Afraid to Know Too Much
I have zero idea you guys, but this is how my theory is changing
It has always been the mystery of the origin of thoughts an d melodies that has been what keeps me in music. I have been the physical instrumentalist. The one that plays the sounds of the throat and the mouth. I never got very much into the details, it’s the rawness of the process that stimulates me. I'm one of those “let the song be what it is” guys. The more close to wherever the hell it comes from, the better. That’s why I never got into reading music, or playing the other instruments.
I’ve been afraid to know too much, because I had a fear that the ignorance that allows the sounds to emerge mysteriously and accidentally would disappear and ruin everything. It’s still a wonder for me to be in a room with a player who’s writing something, and then out of nowhere, from some place I don’t understand, a melody and words would just show up in my mind, then come out of me and fit right along with whatever it is they’re doing. “Afraid to know too much” is my music theory.
I have no idea, you guys. I don’t know how this works. All I know is when I flip the switch, the light goes on. Brains are wild. They are wild, they’re a physical organ, and over time, they heal. That’s what I know. That’s the best I can tell you.
When I first started singing, it was pretty terrible. I might have sounded like if Herman Munster tried to sing while being chased by a werewolf. I stayed at it. Eventually I started to stay in key. Then I started to be consistent. After more practice I could be dynamic, and vary my style, even within the same song. Then, I was an actual singer, I’d go as far as to say I eventually became a vocalist.

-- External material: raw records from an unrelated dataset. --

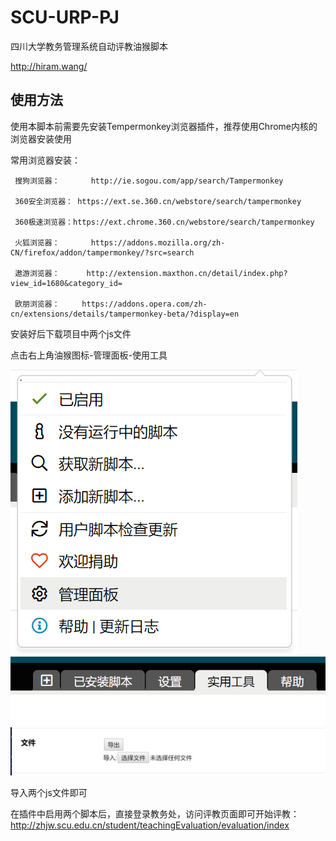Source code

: # SCU-URP-PJ
四川大学教务管理系统自动评教油猴脚本

http://hiram.wang/

使用方法
-----------

使用本脚本前需要先安装Tempermonkey浏览器插件，推荐使用Chrome内核的浏览器安装使用

常用浏览器安装：

     搜狗浏览器：       http://ie.sogou.com/app/search/Tampermonkey
     
     360安全浏览器： https://ext.se.360.cn/webstore/search/tampermonkey
     
     360极速浏览器：https://ext.chrome.360.cn/webstore/search/tampermonkey
     
     火狐浏览器：       https://addons.mozilla.org/zh-CN/firefox/addon/tampermonkey/?src=search
     
     遨游浏览器：      http://extension.maxthon.cn/detail/index.php?view_id=1680&category_id=
     
     欧朋浏览器：     https://addons.opera.com/zh-cn/extensions/details/tampermonkey-beta/?display=en

安装好后下载项目中两个js文件

点击右上角油猴图标-管理面板-使用工具

![1](https://github.com/HiramWHL/SCU-URP-PJ/blob/master/pic/20190530231011.png)
![1](https://github.com/HiramWHL/SCU-URP-PJ/blob/master/pic/20190530231026.png)
![1](https://github.com/HiramWHL/SCU-URP-PJ/blob/master/pic/20190530231033.png)

导入两个js文件即可

在插件中启用两个脚本后，直接登录教务处，访问评教页面即可开始评教：http://zhjw.scu.edu.cn/student/teachingEvaluation/evaluation/index


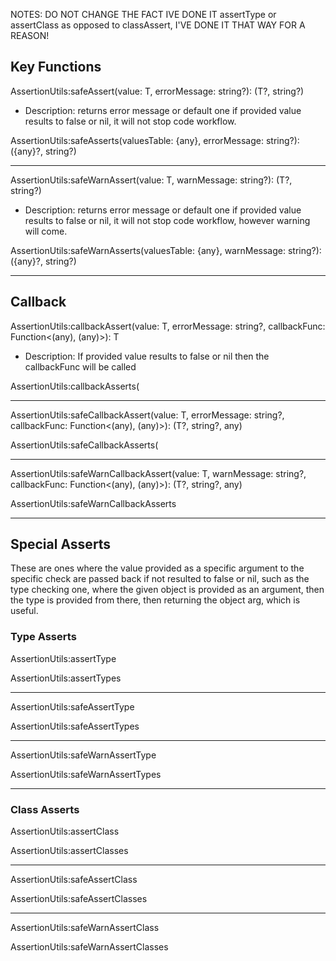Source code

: NOTES: DO NOT CHANGE THE FACT IVE DONE IT assertType or assertClass as opposed to classAssert, I'VE DONE IT THAT WAY FOR A REASON!

## Key Functions

AssertionUtils:safeAssert<T>(value: T, errorMessage: string?): (T?, string?)
* Description: returns error message or default one if provided value results to false or nil, it will not stop code workflow.

AssertionUtils:safeAsserts(valuesTable: {any}, errorMessage: string?): ({any}?, string?)

----
AssertionUtils:safeWarnAssert<T>(value: T, warnMessage: string?): (T?, string?)
* Description: returns error message or default one if provided value results to false or nil, it will not stop code workflow, however warning will come.

AssertionUtils:safeWarnAsserts(valuesTable: {any}, warnMessage: string?): ({any}?, string?)

----
## Callback

AssertionUtils:callbackAssert<T>(value: T, errorMessage: string?, callbackFunc: Function<(any), (any)>): T
* Description: If provided value results to false or nil then the callbackFunc will be called

AssertionUtils:callbackAsserts(

----
AssertionUtils:safeCallbackAssert<T>(value: T, errorMessage: string?, callbackFunc: Function<(any), (any)>): (T?, string?, any)

AssertionUtils:safeCallbackAsserts(

----
AssertionUtils:safeWarnCallbackAssert<T>(value: T, warnMessage: string?, callbackFunc: Function<(any), (any)>): (T?, string?, any)

AssertionUtils:safeWarnCallbackAsserts

----
## Special Asserts
These are ones where the value provided as a specific argument to the specific check are passed back if not resulted to false or nil, such as the type checking one, where the given object is provided as an argument, then the type is provided from there, then returning the object arg, which is useful.

### Type Asserts

AssertionUtils:assertType

AssertionUtils:assertTypes

----
AssertionUtils:safeAssertType

AssertionUtils:safeAssertTypes

----
AssertionUtils:safeWarnAssertType

AssertionUtils:safeWarnAssertTypes

----
### Class Asserts

AssertionUtils:assertClass

AssertionUtils:assertClasses

----
AssertionUtils:safeAssertClass

AssertionUtils:safeAssertClasses

----
AssertionUtils:safeWarnAssertClass

AssertionUtils:safeWarnAssertClasses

Now, I’m starting to get into the instruments that go along with writing the melodies and the lyrics. I’m finding that rather than losing the weird thing that makes things happen, It’s just more of it. I can write parts first, and then sing, or I can sing first, and then write parts. I’ve learned that I’m a bit more adept with figuring out other’s songs on keyboards. I’m ambidextrous, what most people call left-handed. When I move my hand to a keyboard in order to figure out a song, it’s my right hand that naturally finds the notes. When I play guitar, I play left-handed, and I’m more natural in writing something out of the blue, but not so much at figuring out other’s songs. Transverse we are. Bicameral.
It really doesn’t need to make sense. It’s like the question of God. If there is or isn’t a God, there’s nothing anyone can do about it either way, and it’s not the most important question. The most important thing regardless of the God question is, you are the only person who can make your decisions and you are the one responsible for them. The decision you make about what you’re going to do with your time of consciousness is your biggest question, whether there is a God or not. If you think you can surrender your behavior, you’re wrong. No matter what anyone tells you, that was you who did that, it’s you who’s doing this, and it’s you who will do the next thing. The mechanics of how, and from where, are far more interesting questions to ponder. Even though there are no clear answers for that either.
Another thing you’re going to see is how truly starting from scratch I am. My equipment is very bare-boned. How well I fill things out and vary, and layer my songs with more styles, instruments and production is going to be 100% dependent on the Substack success I have, or don’t have. It’s not as though I’m all the way broke or something, but I’m not loaded either. The point is I get off on the challenge of starting something from scratch and seeing what happens with hard work. I not only have to use this to buy any new instruments and equipment, but remember, my goal is to be able to also stack to journalists and writers who are doing the very important work of using, so we aren’t losing, our American First Amendment.